People who cannot stop taking corticosteroids are given immunomodulating drugs (azathioprine or mercaptopurine), TNF inhibitors (infliximab, adalimumab, or golimumab), or a combination. People whose disease is difficult to manage may be given vedolizumab.
About 30% of people with extensive ulcerative colitis require surgery. Emergency surgery may be necessary for sudden life-threatening attacks with massive bleeding, perforation, or fulminant colitis.
Sometimes surgery is needed even when there is no emergency reason for surgery. These situations include chronic colitis that is disabling or that constantly requires high doses of corticosteroids, cancer, and narrowing of the large intestine or growth retardation in children.
Complete removal of the large intestine, rectum, and anus (total proctocolectomy) permanently cures ulcerative colitis, restores life expectancy to normal, and eliminates the risk of colon cancer. However, because the rectum and anus are removed, people must have a permanent ileostomy.
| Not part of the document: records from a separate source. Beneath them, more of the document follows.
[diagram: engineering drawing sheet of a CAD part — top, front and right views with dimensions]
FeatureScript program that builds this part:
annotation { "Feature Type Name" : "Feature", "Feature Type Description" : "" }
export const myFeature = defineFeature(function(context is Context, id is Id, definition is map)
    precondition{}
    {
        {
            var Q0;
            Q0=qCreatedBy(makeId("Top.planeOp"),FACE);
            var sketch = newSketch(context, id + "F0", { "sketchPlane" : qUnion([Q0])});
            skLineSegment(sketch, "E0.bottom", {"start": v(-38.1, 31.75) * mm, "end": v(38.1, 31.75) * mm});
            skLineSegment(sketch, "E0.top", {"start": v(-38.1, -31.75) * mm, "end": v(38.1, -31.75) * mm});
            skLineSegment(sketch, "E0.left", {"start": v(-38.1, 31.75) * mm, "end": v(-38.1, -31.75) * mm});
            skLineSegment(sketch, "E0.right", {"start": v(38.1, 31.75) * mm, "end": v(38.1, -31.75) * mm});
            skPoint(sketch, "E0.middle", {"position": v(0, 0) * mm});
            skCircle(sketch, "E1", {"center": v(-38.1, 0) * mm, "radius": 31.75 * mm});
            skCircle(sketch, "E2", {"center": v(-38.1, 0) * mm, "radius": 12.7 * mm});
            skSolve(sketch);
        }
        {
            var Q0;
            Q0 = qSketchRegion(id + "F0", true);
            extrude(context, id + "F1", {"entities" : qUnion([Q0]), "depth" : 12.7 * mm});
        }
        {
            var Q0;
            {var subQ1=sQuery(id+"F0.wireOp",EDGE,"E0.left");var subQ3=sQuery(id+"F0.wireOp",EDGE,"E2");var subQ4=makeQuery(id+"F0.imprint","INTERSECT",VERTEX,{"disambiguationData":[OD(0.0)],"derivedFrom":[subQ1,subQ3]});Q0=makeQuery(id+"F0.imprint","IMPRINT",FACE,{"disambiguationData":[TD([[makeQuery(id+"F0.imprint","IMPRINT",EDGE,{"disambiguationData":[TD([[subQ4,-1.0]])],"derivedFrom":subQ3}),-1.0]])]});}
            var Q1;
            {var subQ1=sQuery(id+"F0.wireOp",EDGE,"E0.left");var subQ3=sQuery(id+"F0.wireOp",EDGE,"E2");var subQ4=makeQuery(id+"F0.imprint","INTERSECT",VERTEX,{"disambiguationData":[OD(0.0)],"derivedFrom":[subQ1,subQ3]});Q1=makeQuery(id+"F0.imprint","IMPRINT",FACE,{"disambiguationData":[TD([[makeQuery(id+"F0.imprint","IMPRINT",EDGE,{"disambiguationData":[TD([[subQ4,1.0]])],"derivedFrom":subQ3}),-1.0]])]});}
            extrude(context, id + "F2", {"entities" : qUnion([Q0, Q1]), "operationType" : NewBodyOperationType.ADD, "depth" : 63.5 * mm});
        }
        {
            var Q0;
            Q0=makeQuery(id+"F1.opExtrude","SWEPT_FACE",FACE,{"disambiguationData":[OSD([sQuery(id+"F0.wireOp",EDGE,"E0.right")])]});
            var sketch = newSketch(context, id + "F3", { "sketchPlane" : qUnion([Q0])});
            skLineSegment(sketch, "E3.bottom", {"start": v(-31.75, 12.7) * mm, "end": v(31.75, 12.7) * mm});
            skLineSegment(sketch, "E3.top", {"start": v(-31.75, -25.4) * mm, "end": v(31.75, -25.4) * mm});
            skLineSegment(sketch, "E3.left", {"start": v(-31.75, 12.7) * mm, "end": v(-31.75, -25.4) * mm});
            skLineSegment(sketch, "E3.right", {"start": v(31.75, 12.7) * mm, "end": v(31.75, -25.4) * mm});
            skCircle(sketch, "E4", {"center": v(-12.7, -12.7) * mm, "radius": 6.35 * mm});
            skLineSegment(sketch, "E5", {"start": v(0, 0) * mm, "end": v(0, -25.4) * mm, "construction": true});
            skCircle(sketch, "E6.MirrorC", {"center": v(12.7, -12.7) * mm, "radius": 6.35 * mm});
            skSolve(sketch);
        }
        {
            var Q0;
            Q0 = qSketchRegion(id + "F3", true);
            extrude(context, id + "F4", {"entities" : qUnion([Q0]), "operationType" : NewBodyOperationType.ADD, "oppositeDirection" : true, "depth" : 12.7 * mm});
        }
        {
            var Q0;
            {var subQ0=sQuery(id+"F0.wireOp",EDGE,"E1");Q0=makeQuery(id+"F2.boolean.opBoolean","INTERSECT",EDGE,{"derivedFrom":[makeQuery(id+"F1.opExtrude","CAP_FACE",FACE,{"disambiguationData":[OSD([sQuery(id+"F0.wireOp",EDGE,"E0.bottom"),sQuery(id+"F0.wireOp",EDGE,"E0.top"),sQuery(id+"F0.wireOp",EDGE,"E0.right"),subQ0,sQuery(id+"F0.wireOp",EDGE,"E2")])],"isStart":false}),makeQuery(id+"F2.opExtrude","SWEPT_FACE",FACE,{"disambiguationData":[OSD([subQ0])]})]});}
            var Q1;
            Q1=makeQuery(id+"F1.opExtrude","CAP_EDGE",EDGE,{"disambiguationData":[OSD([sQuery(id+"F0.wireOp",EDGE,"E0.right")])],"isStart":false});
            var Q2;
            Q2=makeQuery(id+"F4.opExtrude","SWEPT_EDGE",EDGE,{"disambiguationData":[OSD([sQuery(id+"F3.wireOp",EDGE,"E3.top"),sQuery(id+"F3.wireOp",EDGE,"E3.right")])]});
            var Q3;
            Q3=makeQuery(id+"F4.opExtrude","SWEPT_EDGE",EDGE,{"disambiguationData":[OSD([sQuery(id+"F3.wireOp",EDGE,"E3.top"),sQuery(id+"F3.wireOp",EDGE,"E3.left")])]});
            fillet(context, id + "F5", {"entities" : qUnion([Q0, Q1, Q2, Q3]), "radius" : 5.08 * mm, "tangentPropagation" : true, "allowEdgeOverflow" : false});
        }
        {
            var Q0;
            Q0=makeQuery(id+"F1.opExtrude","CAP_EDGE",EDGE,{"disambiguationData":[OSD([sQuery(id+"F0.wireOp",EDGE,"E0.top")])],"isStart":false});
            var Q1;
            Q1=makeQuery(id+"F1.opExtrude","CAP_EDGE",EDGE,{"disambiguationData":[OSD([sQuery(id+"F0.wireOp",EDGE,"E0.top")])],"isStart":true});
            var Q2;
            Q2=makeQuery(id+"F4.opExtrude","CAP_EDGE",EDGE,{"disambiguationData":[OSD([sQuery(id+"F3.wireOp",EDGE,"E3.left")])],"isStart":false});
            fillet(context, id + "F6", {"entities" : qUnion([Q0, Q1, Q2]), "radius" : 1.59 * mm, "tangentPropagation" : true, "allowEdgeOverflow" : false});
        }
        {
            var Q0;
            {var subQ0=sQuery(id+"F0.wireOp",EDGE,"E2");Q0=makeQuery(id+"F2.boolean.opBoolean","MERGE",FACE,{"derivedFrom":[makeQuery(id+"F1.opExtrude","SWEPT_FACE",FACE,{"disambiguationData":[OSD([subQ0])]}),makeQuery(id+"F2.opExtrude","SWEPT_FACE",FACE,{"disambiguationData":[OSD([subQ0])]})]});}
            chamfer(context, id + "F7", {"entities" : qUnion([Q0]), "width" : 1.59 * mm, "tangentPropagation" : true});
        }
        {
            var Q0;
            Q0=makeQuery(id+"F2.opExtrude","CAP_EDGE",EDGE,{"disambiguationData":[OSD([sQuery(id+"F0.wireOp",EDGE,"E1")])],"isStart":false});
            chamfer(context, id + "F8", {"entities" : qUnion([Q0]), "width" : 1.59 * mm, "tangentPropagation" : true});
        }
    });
In an ileostomy, a surgeon brings the end of the lowest portion of the small intestine (ileum) out through an opening in the abdominal wall (stoma). People who have an ileostomy must always wear a plastic bag (ileostomy bag) over the opening to collect the stool that comes out. An ileostomy used to be the traditional price of this cure.
However, various alternative procedures are now available, and the most common one is a procedure called proctocolectomy with ileal pouch-anal anastomosis (IPAA). In this procedure, the large intestine and most of the rectum are removed, and a small reservoir (pouch) is created out of the small intestine and attached to the remaining rectum just above the anus. Because the muscles of the anus (anal sphincter) are not removed, this procedure allows people to remain in control of their bowels (continence). However, because a small amount of tissue of the rectum can remain, the risk of cancer is significantly decreased but not eliminated. A common complication of IPAA is inflammation of the reservoir (called pouchitis). To treat pouchitis, doctors give antibiotics. Most cases of pouchitis can be controlled with drugs, but a small percentage cannot. For these cases, doctors create an ileostomy to correct the problem.
For people with ulcerative proctitis, surgery is rarely needed, and life expectancy is normal. In some people, though, the symptoms may be very difficult to treat.